→ EXERCISE DESCRIPTION:
The pictures must be left out, while the rest of the data is copied exactly.

→ RECORDS SUPPLIED:
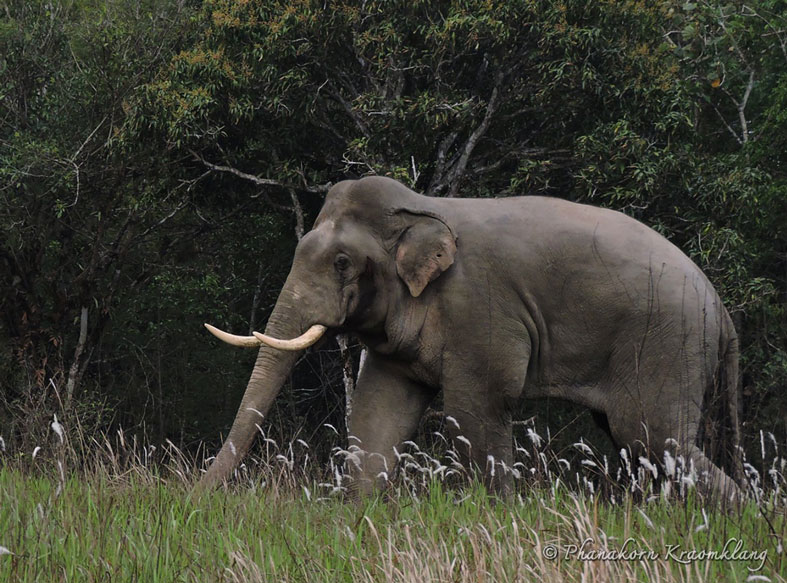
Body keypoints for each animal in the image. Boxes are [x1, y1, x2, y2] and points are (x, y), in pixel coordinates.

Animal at [202, 176, 742, 500]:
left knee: (653, 436)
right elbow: (378, 414)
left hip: (667, 343)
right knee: (640, 444)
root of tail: (722, 309)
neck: (423, 209)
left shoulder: (478, 308)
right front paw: (357, 517)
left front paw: (500, 514)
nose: (195, 501)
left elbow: (475, 410)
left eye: (340, 263)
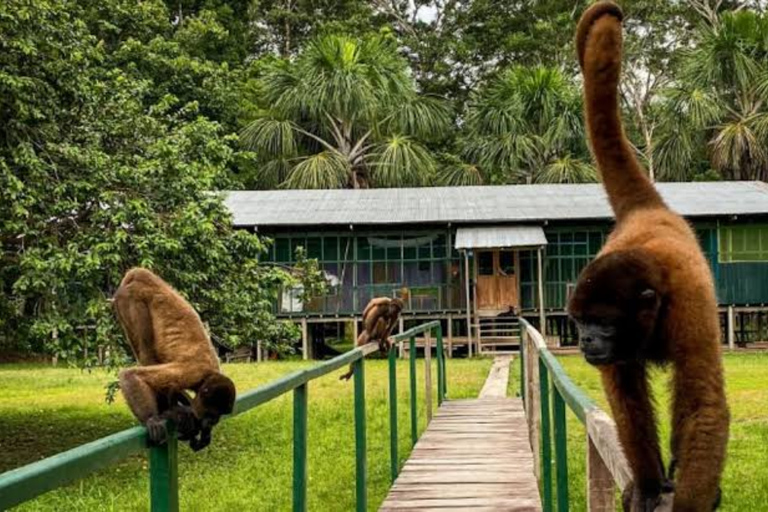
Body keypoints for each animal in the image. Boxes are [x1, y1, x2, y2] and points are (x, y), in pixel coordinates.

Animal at [113, 267, 236, 451]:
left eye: (221, 414)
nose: (214, 422)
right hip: (131, 299)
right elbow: (132, 375)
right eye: (213, 413)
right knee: (146, 354)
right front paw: (155, 418)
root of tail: (144, 276)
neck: (209, 374)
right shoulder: (193, 372)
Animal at [567, 3, 729, 511]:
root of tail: (647, 209)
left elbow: (701, 403)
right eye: (580, 322)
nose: (585, 341)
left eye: (602, 323)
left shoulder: (690, 305)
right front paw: (648, 484)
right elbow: (628, 399)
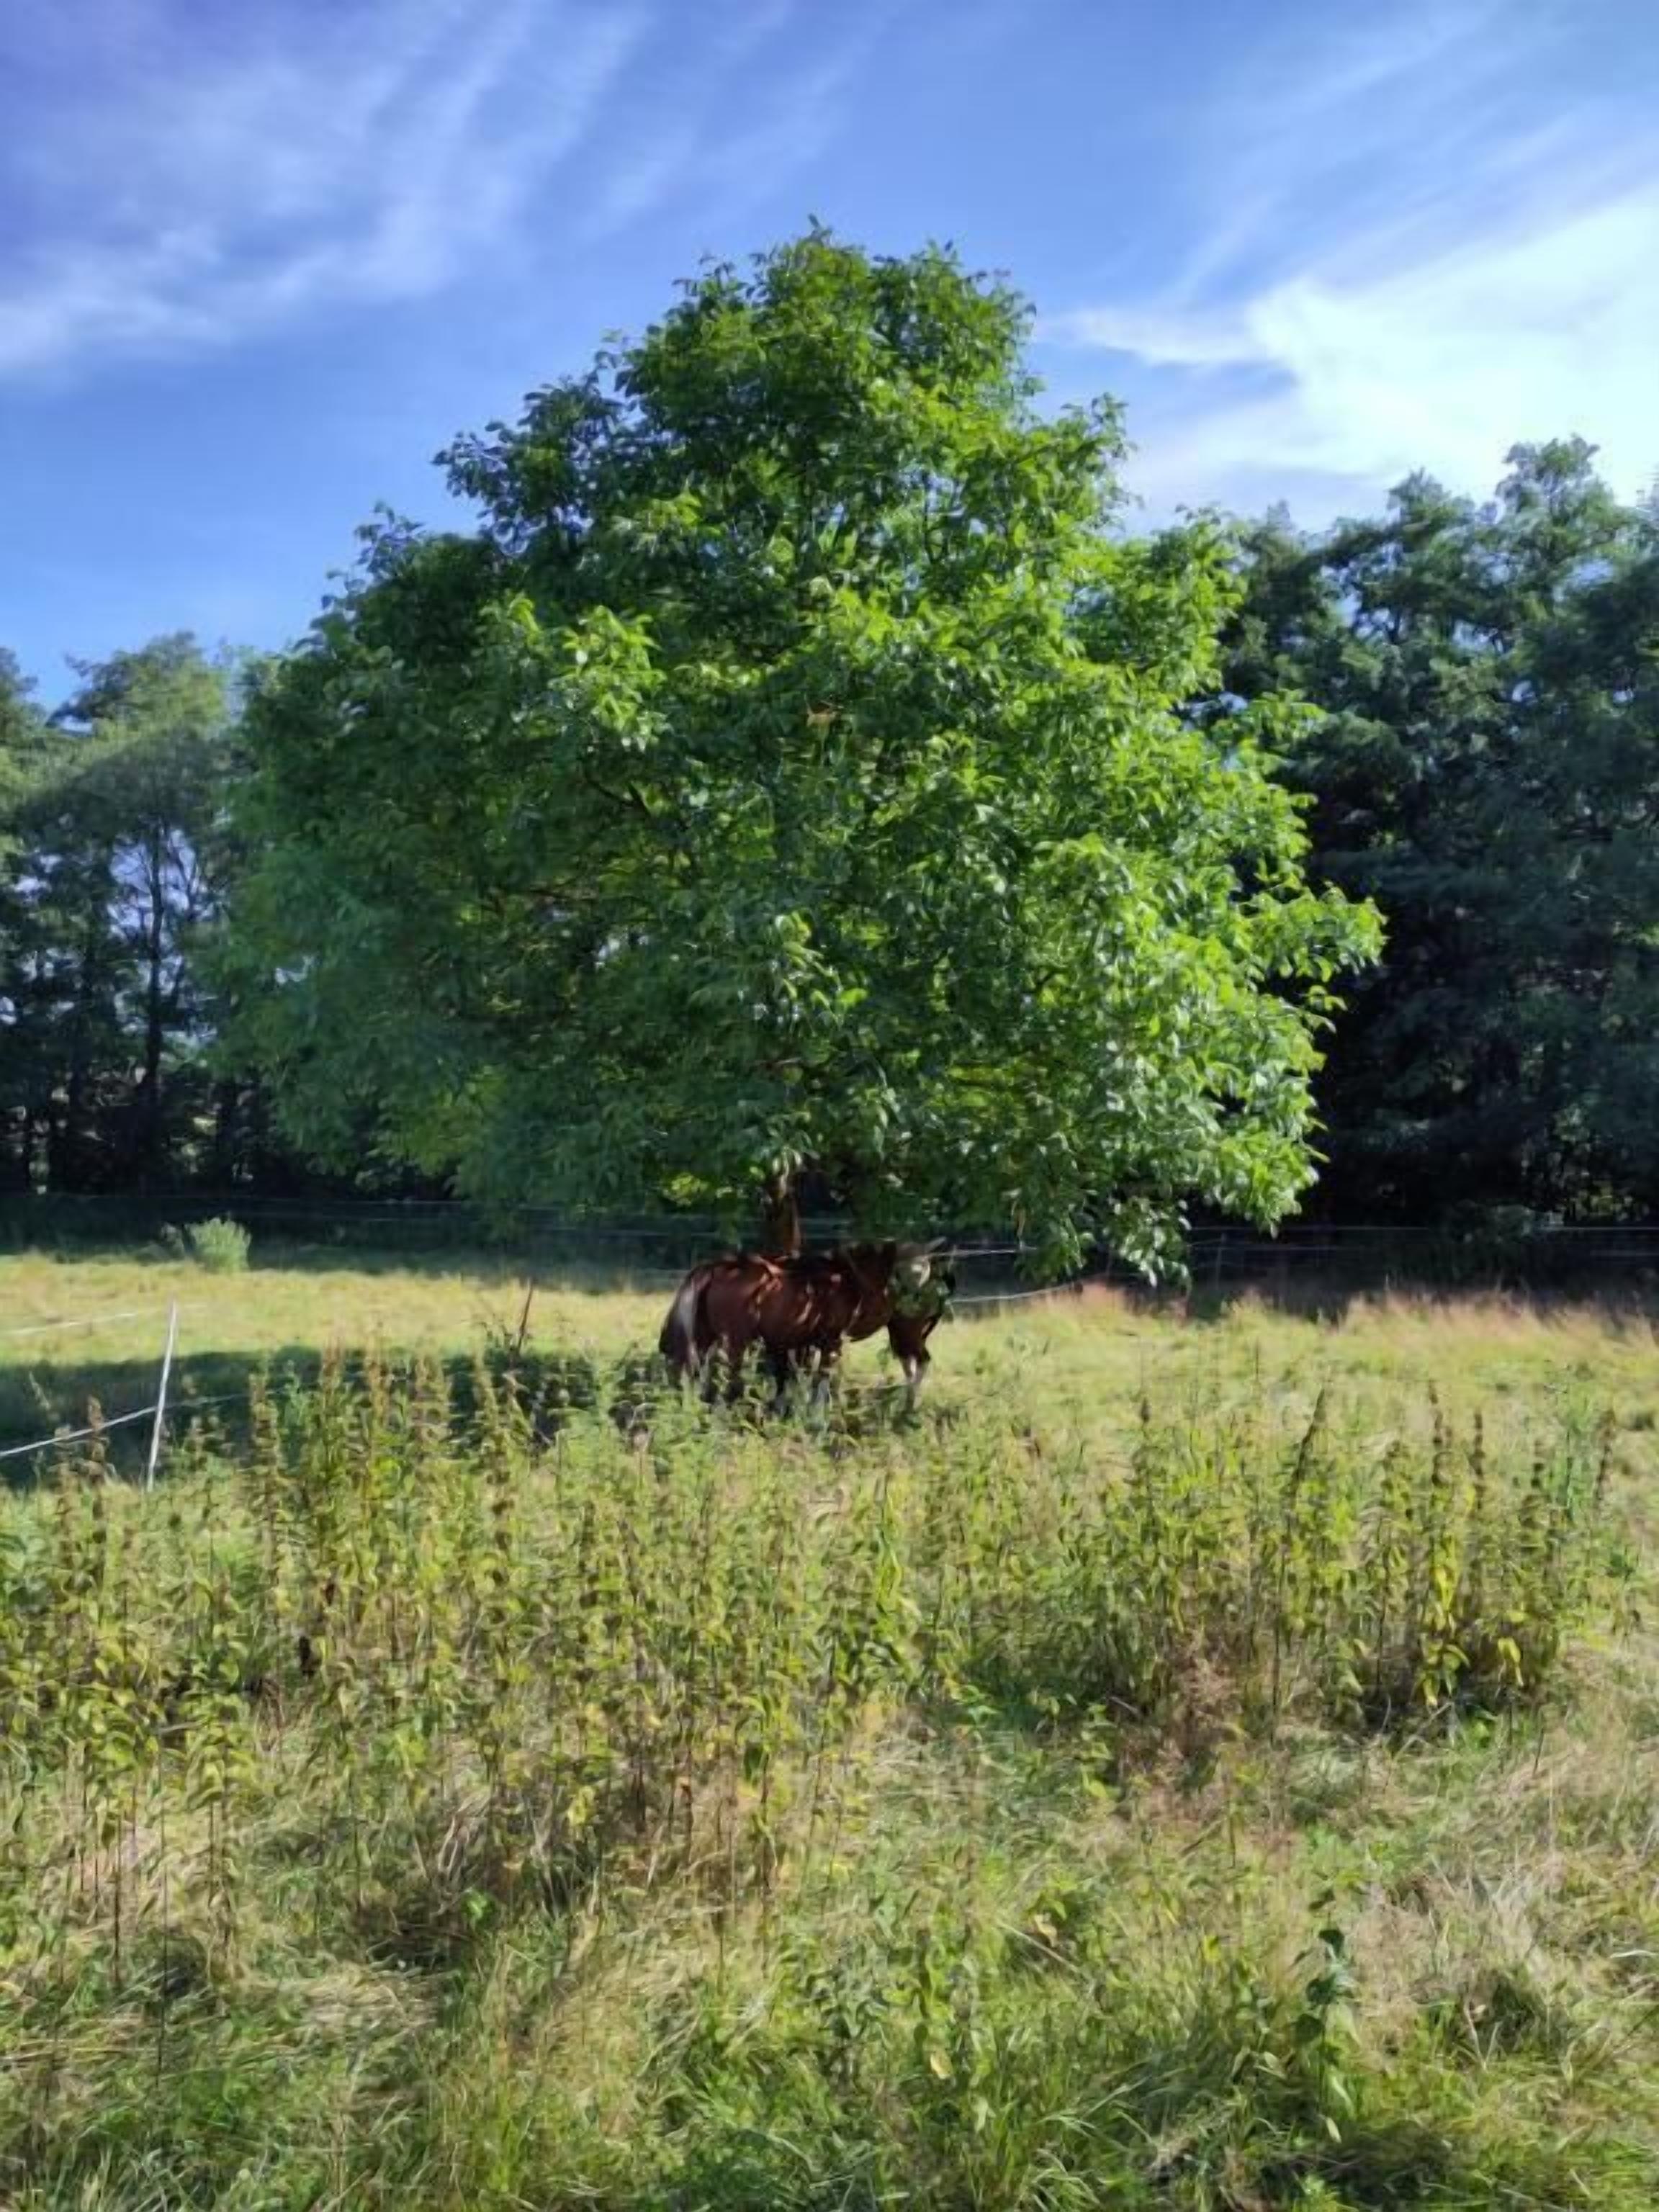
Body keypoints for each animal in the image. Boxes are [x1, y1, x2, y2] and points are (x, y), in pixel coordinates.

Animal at [659, 1238, 950, 1411]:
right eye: (910, 1268)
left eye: (924, 1267)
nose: (920, 1302)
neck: (848, 1278)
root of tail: (717, 1267)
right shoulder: (832, 1341)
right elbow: (819, 1380)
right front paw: (816, 1415)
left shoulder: (803, 1344)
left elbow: (800, 1380)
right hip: (733, 1341)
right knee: (721, 1376)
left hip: (704, 1337)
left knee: (689, 1371)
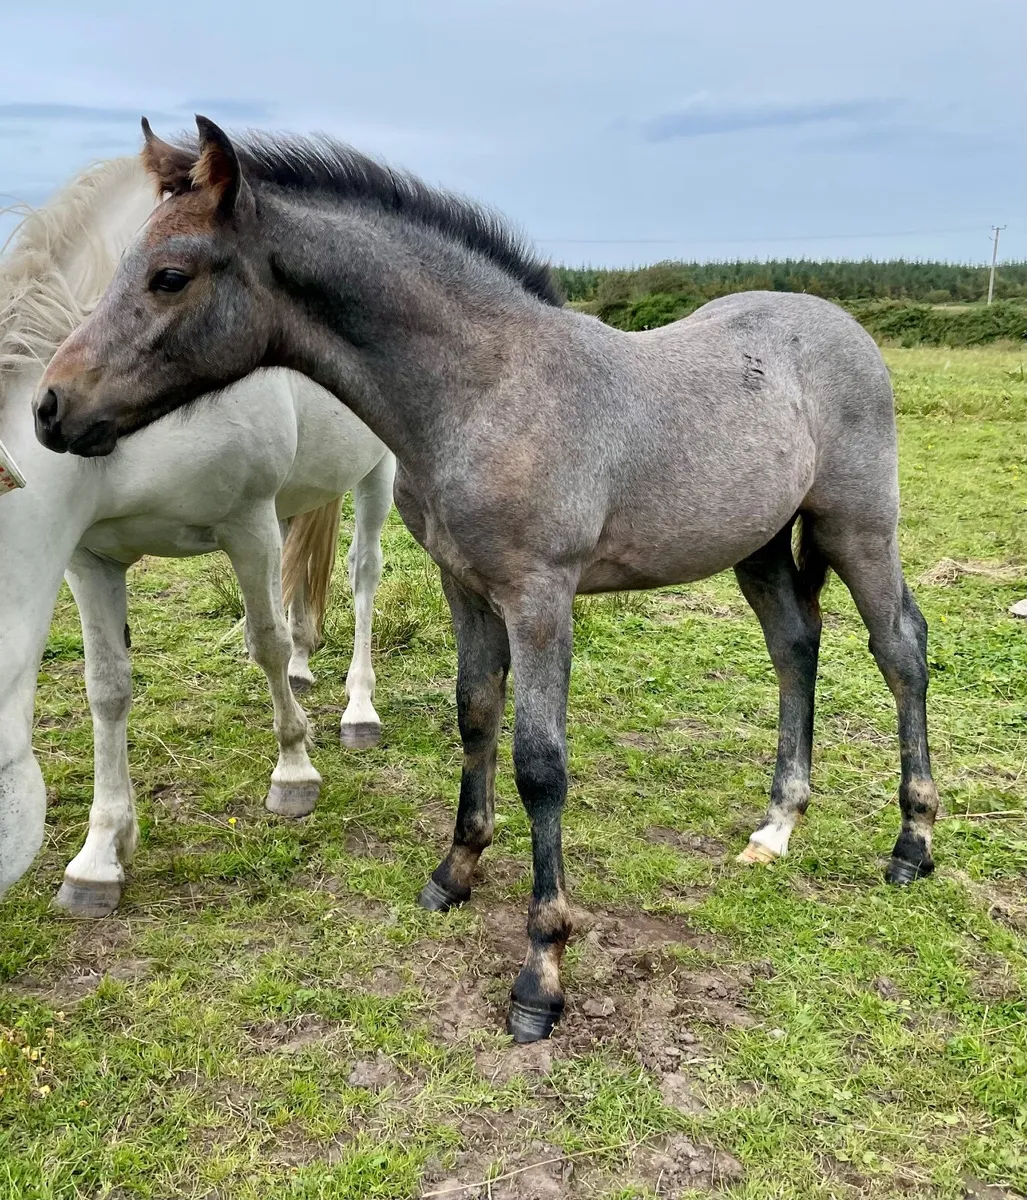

→ SOLUTION:
Body keypoints for each animal in the image. Boxes are [x1, y1, x2, y2] and points are (x, y), in pixel coordinates.

Animal at [202, 176, 742, 500]:
left knee: (653, 436)
right elbow: (378, 414)
left hip: (667, 343)
right knee: (640, 444)
root of tail: (722, 309)
neck: (423, 209)
left shoulder: (478, 308)
right front paw: (357, 517)
left front paw: (500, 514)
nose: (195, 501)
left elbow: (475, 410)
left eye: (340, 263)
Body keypoints for each animal in the image. Boxes are [x1, y1, x2, y2] and points are (x, y), in pixel coordinates.

Animal at [113, 267, 236, 451]:
left eye: (221, 414)
nose: (214, 422)
right hip: (131, 299)
right elbow: (132, 375)
right eye: (213, 413)
right knee: (146, 354)
right front paw: (155, 418)
root of tail: (144, 276)
neck: (209, 374)
right shoulder: (193, 372)
Animal at [567, 3, 729, 511]:
root of tail: (647, 209)
left elbow: (701, 403)
right eye: (580, 322)
nose: (585, 341)
left eye: (602, 323)
left shoulder: (690, 305)
right front paw: (648, 484)
right elbow: (628, 399)
Body keypoints for each animal in the image. Boxes are [x1, y1, x2, y2] and points are (x, y), in pixel coordinates.

Animal at [659, 1238, 950, 1411]:
right eye: (910, 1268)
left eye: (924, 1267)
nose: (920, 1302)
neck: (848, 1278)
root of tail: (717, 1267)
right shoulder: (832, 1341)
right elbow: (819, 1380)
right front paw: (816, 1415)
left shoulder: (803, 1344)
left elbow: (800, 1380)
right hip: (733, 1341)
right knee: (721, 1376)
left hip: (704, 1337)
left knee: (689, 1371)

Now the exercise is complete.